### Kutipan untuk Dibaca
---
Sabtu, 05 Mei 2012

Masyarakat Obyek Elite Politik Semata

Net
Matahari baru saja bangkit dari peraduannya, saat itu Mukhtar (40 tahun) mangayun langkah meninggalkan rumah kontrakannya. Laki-laki yang bermukim di Kajhu ini bergegas menuju tempat kerjanya di Desa Peunayong, Banda Aceh. Ia sehari-hari bekerja sebagai tukang jahit di sebuah Tailor. Pergi jam 8.00 pagi dan pulang ketika matahari telah membenamkan cahaya emasnya. Pekerjaan itu telah dilakukannya bertahun-tahun dan tentunya sudah  beberapa kali ikut terlibat dalam  Pilkada (Pemilihan Kepala Daerah) Aceh.
Namun Pilkada kali ini yang akan dilaksanakan beberapa bulan lagi, ia seolah tak ambil pusing seperti beberapa warga lainnya yang sibuk mengurus Pilkada, menjadi timses (Tim Sukses) / tim pemenangan partai yang terusung, dan hal-hal lain sebagainya. Bahkan dalam satu keluarga, memiliki kandidat idola masing-masing. Tak jarang juga timbul pertengkaran antar sesama, antar suami istri, dan warga lainnya.
Bagi lelaki separoh baya ini, siapapun yang menjadi pemegang tampuk Nanggroe Aceh, hidupnya juga tak akan berubah “Hana penteng, nyang penteng na pheung si uroe-uroe ka jeut” (Gak penting, yang penting ada uang untuk sehati-hari sudah cukup) ujarnya menanggapi situasi Pilkada yang sedang berkecamuk di nanggroe ini. Bentuk kepesimisannya dan juga bagi beberapa warga lainnya tidaklah tanpa alasan, kepercayaan kepada pemimpin untuk memegang peranan layaknya seorang pemimpin tak lagi ada. Kata ingin mensejahterakan masyarakat hanyalah sebuah janji manis sebelum terpilih. Mereka mengobarkan janji akan membangun nanggroe ini kearah lebih baik, sektor ekonomi, budaya, pendidikan dan lain sebagainya. Yang pada akhirnya hanyalah sebuah mimpi dan kalaupun ada pasti tidak terelisasi dengan baik. Malah terlihat lebih menghambur-hamburkan uang daerah.
 Pilkada, Pilkada dan Pilkada. Itulah yang sedang bergumur di negeri Seramoe ini. Di media-media tak pernah absen memberitakan tentang pelaksanaan Pilkada, semua orang seakan terbius dan terlena oleh pemberitaan yang menyangkut dengan Pilkada, yang tak lain hanyalah berisi perdebatan-perdebatan antar kelompok.
 Kelompok yang satu menuding kelompok yang lain.  Pro dan kontra terhadap kelansungan Pilkada juga tak luput dari perbincangan para aneuk nanggroe ini. Namun program-program untuk membangun rakyat Aceh tak lagi di perbincangkan seakan luput dari pemikiran dan pembahasan para penguasa. Kesejahteraan dan keadilan rakyat terabaikan. Padahal sekedar membahas qanun Pilkada saja hampir dua milyar anggaran rakyat terkuras.
---
### Tugas yang Dikerjakan
a. Tuliskan kembali bagian kutipan tentang Pilkada Aceh yang terletak antara "Masyarakat Obyek Elite" dan "Kepala Daerah) Aceh.", kedua batas itu ikut disalin.
b. Jawablah pertanyaan berikut berdasarkan kutipan tentang Pilkada Aceh.
(i) Apa pekerjaan Mukhtar sehari-hari?
(ii) Di mana Mukhtar bermukim?
(iii) Berapa anggaran rakyat yang terkuras hanya untuk membahas qanun Pilkada?
c. Tentukan apakah setiap pernyataan berikut sesuai dengan kutipan tentang Pilkada Aceh. Jawab ya atau tidak, disertai kata-kata kutipan yang menjadi penentunya.
(i) Mukhtar berangkat kerja pukul 8.00 pagi.
(ii) Tempat kerja Mukhtar berada di Desa Peunayong.
(iii) Program untuk membangun rakyat Aceh ramai diperbincangkan para penguasa.
Catatan yang menyusul tidak berperan apa pun dalam pengerjaan ini.

### Bahan yang Disediakan
---
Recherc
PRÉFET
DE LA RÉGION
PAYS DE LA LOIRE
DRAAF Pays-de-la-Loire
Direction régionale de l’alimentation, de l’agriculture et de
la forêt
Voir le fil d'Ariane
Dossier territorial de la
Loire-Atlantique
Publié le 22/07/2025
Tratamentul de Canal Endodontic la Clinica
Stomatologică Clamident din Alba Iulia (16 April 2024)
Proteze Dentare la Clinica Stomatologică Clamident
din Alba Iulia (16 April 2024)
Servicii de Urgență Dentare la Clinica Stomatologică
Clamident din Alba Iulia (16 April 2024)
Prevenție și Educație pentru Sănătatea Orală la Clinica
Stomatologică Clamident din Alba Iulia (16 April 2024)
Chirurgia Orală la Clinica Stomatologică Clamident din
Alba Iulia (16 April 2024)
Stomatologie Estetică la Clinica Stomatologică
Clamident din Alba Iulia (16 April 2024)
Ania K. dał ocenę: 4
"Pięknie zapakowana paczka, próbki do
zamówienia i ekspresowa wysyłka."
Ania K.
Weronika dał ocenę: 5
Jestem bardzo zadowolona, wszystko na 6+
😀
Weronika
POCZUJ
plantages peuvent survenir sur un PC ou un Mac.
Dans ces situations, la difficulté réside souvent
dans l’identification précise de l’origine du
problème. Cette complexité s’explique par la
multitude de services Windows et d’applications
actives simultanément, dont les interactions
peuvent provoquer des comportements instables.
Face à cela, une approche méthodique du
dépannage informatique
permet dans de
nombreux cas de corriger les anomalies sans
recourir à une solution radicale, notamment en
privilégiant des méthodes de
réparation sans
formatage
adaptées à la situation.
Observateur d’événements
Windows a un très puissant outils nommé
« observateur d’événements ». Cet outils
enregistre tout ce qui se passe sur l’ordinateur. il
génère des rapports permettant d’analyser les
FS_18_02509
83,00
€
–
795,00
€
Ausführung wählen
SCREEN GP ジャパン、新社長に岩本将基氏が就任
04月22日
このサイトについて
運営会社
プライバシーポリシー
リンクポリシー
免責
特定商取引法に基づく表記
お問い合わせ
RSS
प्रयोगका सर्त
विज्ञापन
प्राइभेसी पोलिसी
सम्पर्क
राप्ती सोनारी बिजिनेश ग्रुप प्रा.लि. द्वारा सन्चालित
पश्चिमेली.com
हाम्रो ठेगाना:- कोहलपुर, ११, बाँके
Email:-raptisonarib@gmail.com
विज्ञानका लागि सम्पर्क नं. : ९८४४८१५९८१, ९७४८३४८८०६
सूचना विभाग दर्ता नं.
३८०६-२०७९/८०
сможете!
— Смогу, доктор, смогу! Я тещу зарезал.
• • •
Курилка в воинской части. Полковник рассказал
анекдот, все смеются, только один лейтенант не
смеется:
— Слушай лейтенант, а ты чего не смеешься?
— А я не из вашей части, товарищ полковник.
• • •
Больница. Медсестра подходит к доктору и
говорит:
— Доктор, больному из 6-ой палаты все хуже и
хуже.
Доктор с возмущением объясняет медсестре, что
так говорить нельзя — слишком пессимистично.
---
### Jawaban Tugas
a.
Masyarakat Obyek Elite Politik Semata

Net
Matahari baru saja bangkit dari peraduannya, saat itu Mukhtar (40 tahun) mangayun langkah meninggalkan rumah kontrakannya. Laki-laki yang bermukim di Kajhu ini bergegas menuju tempat kerjanya di Desa Peunayong, Banda Aceh. Ia sehari-hari bekerja sebagai tukang jahit di sebuah Tailor. Pergi jam 8.00 pagi dan pulang ketika matahari telah membenamkan cahaya emasnya. Pekerjaan itu telah dilakukannya bertahun-tahun dan tentunya sudah  beberapa kali ikut terlibat dalam  Pilkada (Pemilihan Kepala Daerah) Aceh.

b.
(i) Tukang jahit di sebuah Tailor.
(ii) Di Kajhu.
(iii) Hampir dua milyar.

c.
(i) Ya: "Pergi jam 8.00 pagi"
(ii) Ya: "bergegas menuju tempat kerjanya di Desa Peunayong, Banda Aceh"
(iii) Tidak: "Namun program-program untuk membangun rakyat Aceh tak lagi di perbincangkan"